The confrontation in the Galwan Valley, part of the disputed Ladakh region along the Himalayan frontier, was the deadliest between the two countries in 45 years. India blames China for instigating the fight by developing infrastructure in the valley, which it said was a breach of the agreement of what area remained in dispute.
Chinese Foreign Ministry spokesperson Zhao Lijian said in a statement Friday that “the Galwan Valley is located on the Chinese side of the Line of Actual Control in the west section of the China-India boundary.”

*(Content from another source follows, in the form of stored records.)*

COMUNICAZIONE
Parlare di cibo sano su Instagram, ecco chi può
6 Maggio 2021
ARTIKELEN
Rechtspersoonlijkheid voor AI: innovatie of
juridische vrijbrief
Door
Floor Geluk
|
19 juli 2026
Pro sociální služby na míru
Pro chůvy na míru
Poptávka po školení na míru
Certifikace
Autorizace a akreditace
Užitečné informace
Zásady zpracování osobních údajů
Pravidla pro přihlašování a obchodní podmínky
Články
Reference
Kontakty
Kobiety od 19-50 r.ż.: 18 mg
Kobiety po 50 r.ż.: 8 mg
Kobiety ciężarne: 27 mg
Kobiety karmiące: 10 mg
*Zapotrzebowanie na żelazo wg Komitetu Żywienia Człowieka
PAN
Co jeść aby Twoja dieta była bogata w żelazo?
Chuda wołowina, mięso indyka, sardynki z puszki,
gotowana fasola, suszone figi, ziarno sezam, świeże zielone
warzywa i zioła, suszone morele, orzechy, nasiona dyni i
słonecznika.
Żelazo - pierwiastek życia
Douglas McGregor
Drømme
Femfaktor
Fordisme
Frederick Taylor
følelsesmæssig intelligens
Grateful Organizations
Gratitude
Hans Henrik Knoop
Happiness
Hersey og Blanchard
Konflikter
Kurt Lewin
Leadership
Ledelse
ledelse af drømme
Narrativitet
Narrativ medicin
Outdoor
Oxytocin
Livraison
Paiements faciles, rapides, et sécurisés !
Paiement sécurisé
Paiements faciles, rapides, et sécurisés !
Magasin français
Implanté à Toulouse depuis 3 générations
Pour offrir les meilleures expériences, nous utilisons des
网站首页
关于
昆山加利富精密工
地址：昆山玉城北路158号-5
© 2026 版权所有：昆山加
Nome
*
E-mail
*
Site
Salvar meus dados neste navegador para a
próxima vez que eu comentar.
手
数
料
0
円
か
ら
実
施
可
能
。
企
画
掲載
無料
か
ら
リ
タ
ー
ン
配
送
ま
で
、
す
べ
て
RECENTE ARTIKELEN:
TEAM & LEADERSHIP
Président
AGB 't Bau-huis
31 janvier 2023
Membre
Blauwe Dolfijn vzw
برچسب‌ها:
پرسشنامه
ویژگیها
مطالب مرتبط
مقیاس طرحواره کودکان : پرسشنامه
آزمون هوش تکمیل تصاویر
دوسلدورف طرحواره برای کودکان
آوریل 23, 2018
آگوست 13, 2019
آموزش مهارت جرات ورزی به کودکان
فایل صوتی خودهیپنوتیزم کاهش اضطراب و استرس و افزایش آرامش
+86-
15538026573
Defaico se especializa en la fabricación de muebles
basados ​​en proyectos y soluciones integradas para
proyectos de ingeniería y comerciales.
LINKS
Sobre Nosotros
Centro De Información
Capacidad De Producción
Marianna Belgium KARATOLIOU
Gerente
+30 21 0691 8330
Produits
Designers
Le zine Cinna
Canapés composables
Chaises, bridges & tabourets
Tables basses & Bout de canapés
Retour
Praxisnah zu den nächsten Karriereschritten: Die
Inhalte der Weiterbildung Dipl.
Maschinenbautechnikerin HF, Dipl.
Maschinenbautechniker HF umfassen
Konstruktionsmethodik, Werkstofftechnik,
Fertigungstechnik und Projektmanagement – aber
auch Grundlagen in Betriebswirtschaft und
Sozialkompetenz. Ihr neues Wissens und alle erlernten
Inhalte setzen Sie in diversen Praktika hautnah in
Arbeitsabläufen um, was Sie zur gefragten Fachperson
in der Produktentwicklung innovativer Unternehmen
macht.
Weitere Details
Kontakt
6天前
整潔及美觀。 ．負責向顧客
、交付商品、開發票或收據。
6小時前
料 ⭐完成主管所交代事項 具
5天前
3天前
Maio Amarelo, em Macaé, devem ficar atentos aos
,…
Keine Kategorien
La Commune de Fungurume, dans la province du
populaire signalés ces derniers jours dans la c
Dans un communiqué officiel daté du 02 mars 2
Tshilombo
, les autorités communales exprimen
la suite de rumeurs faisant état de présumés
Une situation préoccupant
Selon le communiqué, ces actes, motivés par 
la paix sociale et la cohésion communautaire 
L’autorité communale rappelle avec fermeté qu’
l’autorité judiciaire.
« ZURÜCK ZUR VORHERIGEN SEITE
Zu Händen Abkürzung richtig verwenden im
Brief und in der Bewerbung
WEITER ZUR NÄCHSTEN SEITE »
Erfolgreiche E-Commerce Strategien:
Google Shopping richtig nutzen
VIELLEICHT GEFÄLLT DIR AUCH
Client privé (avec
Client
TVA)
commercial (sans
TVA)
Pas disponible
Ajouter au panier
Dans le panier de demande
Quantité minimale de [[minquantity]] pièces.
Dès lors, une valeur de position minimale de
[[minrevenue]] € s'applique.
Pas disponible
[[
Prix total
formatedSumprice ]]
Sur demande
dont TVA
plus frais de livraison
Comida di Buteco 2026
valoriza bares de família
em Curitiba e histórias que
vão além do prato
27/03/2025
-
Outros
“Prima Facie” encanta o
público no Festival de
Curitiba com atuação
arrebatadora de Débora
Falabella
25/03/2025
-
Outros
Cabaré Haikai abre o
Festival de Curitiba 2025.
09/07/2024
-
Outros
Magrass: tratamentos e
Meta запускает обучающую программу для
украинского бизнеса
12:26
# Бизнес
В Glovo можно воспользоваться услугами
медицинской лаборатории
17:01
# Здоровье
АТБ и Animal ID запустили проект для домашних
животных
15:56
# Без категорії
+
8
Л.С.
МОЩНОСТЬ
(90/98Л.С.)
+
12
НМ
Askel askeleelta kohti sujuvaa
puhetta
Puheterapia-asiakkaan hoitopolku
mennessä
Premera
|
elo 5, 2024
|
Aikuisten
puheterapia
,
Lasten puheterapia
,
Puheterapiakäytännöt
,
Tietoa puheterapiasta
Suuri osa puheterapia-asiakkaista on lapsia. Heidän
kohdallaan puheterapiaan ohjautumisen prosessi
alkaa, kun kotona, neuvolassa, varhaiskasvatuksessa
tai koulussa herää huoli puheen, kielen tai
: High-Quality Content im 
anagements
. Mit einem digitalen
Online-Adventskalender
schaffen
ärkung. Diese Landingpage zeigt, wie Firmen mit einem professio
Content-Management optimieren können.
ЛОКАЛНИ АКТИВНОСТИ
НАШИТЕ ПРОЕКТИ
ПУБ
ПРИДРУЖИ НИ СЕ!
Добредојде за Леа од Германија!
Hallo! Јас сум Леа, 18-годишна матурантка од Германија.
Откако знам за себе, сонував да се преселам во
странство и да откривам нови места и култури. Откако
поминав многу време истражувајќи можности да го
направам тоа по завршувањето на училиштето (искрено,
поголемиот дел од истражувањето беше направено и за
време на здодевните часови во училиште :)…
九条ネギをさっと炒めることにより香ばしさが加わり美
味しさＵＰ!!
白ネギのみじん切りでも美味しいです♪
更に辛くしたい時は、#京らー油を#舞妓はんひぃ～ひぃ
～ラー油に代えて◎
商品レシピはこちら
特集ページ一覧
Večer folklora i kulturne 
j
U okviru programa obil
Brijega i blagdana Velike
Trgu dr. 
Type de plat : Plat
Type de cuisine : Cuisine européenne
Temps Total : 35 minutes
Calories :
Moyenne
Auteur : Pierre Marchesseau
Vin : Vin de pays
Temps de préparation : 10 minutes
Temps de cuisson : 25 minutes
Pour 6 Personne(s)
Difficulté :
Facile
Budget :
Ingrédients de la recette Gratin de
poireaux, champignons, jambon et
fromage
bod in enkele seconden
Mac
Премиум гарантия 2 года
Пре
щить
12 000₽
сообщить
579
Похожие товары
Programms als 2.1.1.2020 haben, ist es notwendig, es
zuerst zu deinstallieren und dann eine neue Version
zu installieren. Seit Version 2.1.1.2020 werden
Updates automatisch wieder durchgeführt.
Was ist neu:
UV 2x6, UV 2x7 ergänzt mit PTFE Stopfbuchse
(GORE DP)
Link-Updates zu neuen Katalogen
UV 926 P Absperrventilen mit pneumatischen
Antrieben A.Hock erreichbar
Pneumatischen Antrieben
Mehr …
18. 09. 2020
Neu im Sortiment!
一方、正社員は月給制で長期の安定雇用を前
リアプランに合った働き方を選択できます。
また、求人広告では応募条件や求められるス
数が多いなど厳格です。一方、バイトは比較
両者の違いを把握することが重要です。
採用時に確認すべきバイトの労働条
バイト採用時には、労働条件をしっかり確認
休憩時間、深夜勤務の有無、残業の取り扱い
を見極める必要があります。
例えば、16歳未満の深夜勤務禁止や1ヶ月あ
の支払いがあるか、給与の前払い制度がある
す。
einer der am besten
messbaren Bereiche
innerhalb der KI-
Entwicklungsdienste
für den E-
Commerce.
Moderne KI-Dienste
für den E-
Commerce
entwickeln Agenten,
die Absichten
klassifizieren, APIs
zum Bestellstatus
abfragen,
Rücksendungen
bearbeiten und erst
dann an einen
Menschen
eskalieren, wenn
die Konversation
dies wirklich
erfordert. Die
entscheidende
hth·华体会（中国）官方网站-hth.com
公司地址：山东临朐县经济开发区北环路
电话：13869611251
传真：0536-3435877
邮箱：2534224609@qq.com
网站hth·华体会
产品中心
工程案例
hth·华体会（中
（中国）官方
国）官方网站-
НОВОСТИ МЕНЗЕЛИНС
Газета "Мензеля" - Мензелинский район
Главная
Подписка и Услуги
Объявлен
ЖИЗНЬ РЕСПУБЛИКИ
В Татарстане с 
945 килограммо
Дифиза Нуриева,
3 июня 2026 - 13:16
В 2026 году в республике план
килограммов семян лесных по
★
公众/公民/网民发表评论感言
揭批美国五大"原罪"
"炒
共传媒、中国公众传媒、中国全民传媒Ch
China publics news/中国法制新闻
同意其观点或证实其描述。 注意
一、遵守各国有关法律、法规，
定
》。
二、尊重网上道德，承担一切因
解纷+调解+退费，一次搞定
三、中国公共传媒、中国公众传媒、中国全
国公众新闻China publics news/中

He blamed incursions by Indian troops in the area from early May for a midnight clash on Monday that left 20 Indian soldiers dead. China has not said whether it suffered any casualties. Soldiers brawled with clubs, rocks and their fists in the thin air at 4,270 meters (14,000 feet) above sea level, but no shots were fired, Indian officials have said. The soldiers carry firearms but are not allowed to use them under a previous agreement in the border dispute.
Indian security officials have said the fatalities were caused by severe injuries and exposure to subfreezing temperatures. The valley falls within a remote stretch of the 3,380-kilometer (2,100-mile) Line of Actual Control — the border established following a war between India and China in 1962 that resulted in an uneasy truce.
Indian Ministry of External Affairs spokesperson Anurag Srivastava repeated on Saturday that China's claims to the valley were “exaggerated and untenable.” “They are not in accordance with China’s own position in the past. Indian troops are fully familiar with the alignment of the (Line of Actual Control) in all sectors of the India-China border areas, including in the Galwan Valley. They abide by it scrupulously here, as they do elsewhere,” Srivastava said in a statement.
Prime Minister Narendra Modi said in a meeting with political opposition leaders on Friday that no one "has intruded into our territory, nor taken over any post.” Modi said India was “hurt and angry” about the deaths of its troops. He said India wanted peace and friendship, but had the "capability that no one can even dare look toward an inch of our land.”
Also on Friday, Zhao, the Chinese Foreign Ministry spokesperson, said that China was not holding any Indian soldiers, without addressing media reports that China had released 10 of them late Thursday.
“My information is that at present there are no Indian personnel detained on the Chinese side,” Zhao said, according to an English version of his daily briefing posted on the ministry's website. Indian officials have denied that any soldiers were in Chinese custody.